En corollaire de cette nouvelle perception du rôle de l’État, on observera sans doute une remontée de la confiance envers la sphère politique, très malmenée ces dernières années, au Québec comme ailleurs dans le monde démocratique. Les enquêtes sociologiques avaient en effet montré une très grande perte de confiance envers les élites politiques, en comparaison des autres segments de la population. Mais c’est surtout sur le plan local — provinces, municipalités, États (États-Unis), régions (France) — que le regain de confiance envers le politique se manifeste en ce moment. La confiance envers les élites politiques sur le plan national n’augmente pas au même rythme, comme on le voit en France, aux États-Unis, mais aussi au Canada.


Les épidémies des siècles passés avaient accentué la méfiance envers autrui, considéré comme un danger potentiel. De nos jours, malgré des cas isolés de méfiance envers certains voisins âgés qui ne respectent pas le confinement ou envers les immigrants d’origine asiatique, par exemple, c’est plutôt la solidarité et plusieurs messages d’espoir qui dominent. Les dessins d’arcs-en-ciel qui apparaissent sur les fenêtres envoient le signal qu’il faut garder confiance dans l’avenir. La solidarité familiale et communautaire et la préoccupation pour la santé et le bien-être de tous devraient ressortir renforcées une fois la crise passée.
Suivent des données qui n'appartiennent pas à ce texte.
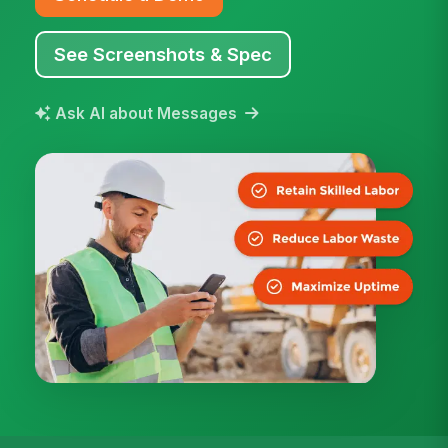
See Screenshots & Spec
Ask AI about Messages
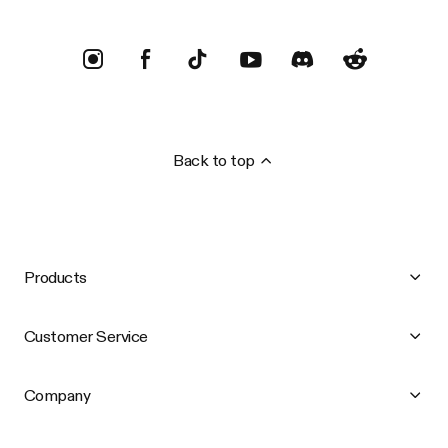
Back to top
Products
Customer Service
Company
La crise sanitaire sera-t-elle suffisante pour contrer l’appétit du « toujours plus », l’appétit pour la croissance qui — la sociologie, encore une fois, le montre — grandit plus vite que le gâteau disponible ? Nous vivons dans une société d’hyperconsommation, qui nous a fait anticiper les revenus à venir, qui a conduit à l’endettement de bon nombre de ménages, qui a fait reculer la frugalité et « la prévoyance pour leurs vieux jours » de nos arrière-grands-parents. Le coup de frein à cette hyperconsommation sera bien réel dans les deux ou trois années à venir — le temps pour plusieurs d’éponger les dettes ! —, mais la tendance à long terme risque de rester la même. Cela ne changera pas vraiment en profondeur…


Une autre chose qui va cependant changer, c’est notre regard sur la mondialisation et la redécouverte du local, de la proximité, de la région, de la nation. La crise sanitaire est largement tributaire de la mondialisation. Le virus est entré d’abord porté par des voyageurs avant de se diffuser par des interactions communautaires. Les voyages et le tourisme de masse ont facilité la propagation de la COVID-19. On découvre aussi notre dépendance collective devant les productions de biens nécessaires au bien-être (médicaments génériques, matériel de toute sorte, etc.), trop largement délocalisées pour des raisons de coûts dans les pays à faibles salaires. C’est la face noire de la mondialisation dont nous avons jusqu’ici profité avec l’arrivée de biens courants moins chers. Notre regard sur la mondialisation sera désormais plus nuancé. L’ouverture vers les autres pays et les échanges internationaux resteront, mais nous allons aussi revoir les manières de faire et mieux prendre conscience des enjeux oubliés ou négligés de la mondialisation tous azimuts des dernières décennies. La crise sanitaire mondiale va rappeler aux nations l’importance de conserver une emprise sur leur propre destinée.